(Beginning of INPUT)

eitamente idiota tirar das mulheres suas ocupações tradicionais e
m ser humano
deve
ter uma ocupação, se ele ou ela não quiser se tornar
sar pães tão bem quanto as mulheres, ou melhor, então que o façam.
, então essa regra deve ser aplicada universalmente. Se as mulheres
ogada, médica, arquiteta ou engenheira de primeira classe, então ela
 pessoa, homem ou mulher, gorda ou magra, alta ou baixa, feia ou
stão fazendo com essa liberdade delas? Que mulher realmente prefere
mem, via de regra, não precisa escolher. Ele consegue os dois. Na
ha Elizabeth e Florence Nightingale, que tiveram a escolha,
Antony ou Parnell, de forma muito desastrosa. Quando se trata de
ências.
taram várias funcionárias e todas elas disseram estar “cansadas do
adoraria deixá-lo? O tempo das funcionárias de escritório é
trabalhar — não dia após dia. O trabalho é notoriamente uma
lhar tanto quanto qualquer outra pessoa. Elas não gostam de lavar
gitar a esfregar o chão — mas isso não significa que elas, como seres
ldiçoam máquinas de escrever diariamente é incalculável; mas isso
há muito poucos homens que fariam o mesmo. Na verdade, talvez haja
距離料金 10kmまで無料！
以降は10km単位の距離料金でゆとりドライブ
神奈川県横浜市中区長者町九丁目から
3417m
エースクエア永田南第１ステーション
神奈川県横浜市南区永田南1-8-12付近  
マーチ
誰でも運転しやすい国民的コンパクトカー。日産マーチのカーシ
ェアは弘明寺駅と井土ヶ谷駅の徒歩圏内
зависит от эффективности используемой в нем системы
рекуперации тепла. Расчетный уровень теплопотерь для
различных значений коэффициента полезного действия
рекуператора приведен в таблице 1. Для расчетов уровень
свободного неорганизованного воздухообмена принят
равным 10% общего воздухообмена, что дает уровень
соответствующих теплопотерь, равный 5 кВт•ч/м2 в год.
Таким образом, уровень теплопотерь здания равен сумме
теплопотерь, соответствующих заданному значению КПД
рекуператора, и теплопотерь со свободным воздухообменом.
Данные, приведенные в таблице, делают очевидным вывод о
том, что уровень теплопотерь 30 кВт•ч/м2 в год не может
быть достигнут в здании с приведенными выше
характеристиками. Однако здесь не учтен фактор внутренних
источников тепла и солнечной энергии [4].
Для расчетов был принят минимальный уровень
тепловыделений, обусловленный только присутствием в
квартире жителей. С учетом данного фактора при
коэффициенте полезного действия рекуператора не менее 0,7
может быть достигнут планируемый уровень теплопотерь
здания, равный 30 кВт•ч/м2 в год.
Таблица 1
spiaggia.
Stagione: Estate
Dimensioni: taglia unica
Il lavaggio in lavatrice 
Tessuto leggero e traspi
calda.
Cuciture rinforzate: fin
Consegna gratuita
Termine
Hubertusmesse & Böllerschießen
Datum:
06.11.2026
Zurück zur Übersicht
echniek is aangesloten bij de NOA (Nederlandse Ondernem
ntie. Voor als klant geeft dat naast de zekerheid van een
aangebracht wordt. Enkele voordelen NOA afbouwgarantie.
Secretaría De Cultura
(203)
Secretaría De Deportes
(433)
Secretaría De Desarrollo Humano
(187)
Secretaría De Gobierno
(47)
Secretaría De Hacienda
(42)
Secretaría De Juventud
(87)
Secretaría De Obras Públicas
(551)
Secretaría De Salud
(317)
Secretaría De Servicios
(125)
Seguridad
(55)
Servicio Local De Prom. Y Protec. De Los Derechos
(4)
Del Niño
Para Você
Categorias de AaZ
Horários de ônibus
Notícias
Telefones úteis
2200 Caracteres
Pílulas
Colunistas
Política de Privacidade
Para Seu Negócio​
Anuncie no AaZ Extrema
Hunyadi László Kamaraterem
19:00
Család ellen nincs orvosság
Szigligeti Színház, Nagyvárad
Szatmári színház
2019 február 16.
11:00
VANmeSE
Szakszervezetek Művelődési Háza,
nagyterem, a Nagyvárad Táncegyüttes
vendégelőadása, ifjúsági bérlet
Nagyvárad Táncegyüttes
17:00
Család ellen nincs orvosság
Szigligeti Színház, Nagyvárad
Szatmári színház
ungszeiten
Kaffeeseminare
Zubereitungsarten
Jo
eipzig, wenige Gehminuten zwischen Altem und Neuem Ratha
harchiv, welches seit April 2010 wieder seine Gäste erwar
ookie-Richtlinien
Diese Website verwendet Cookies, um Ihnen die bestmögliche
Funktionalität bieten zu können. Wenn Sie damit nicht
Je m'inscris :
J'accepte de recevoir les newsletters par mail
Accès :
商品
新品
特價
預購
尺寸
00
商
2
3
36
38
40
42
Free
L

(End of INPUT)
(Beginning of INPUT)

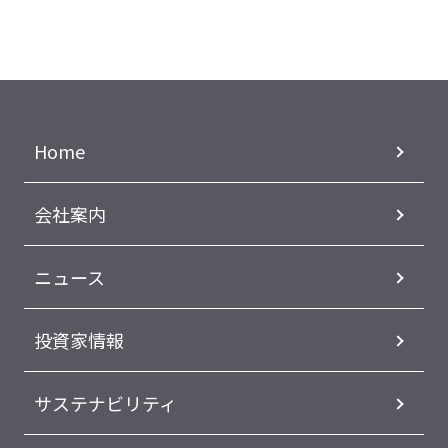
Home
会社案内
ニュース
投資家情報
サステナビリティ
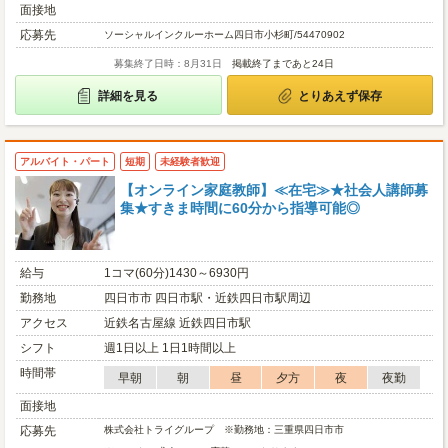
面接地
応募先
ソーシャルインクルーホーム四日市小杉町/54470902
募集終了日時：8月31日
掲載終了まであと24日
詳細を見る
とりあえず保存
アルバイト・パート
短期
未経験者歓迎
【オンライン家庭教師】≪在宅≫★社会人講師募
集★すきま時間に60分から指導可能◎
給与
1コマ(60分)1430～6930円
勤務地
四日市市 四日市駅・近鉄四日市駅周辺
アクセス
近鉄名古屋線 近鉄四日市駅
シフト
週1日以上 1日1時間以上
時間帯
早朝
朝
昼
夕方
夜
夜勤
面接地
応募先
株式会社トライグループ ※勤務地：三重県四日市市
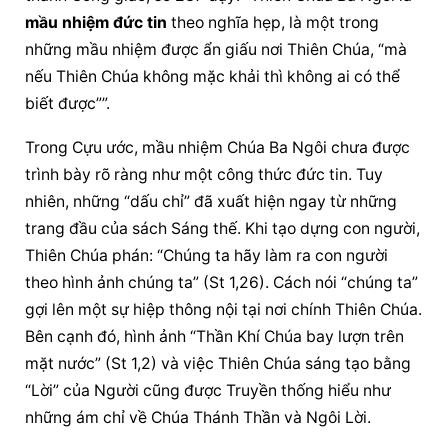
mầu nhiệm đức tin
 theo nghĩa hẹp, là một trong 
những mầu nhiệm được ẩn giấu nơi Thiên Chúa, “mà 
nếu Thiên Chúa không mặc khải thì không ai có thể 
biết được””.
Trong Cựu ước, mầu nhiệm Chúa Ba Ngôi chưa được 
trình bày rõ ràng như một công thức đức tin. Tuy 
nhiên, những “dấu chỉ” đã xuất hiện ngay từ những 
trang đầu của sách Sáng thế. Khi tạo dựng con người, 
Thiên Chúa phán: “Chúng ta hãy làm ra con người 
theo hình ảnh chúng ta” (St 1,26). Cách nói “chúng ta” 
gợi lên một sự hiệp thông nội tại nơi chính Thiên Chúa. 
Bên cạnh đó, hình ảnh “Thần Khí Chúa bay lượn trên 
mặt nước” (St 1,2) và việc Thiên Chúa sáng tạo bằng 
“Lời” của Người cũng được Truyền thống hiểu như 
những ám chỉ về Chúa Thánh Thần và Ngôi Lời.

(End of INPUT)

When a line of the records includes "deve", that line belongs in the answer.

RESPONSE AREA =
deve
, então essa regra deve ser aplicada universalmente. Se as mulheres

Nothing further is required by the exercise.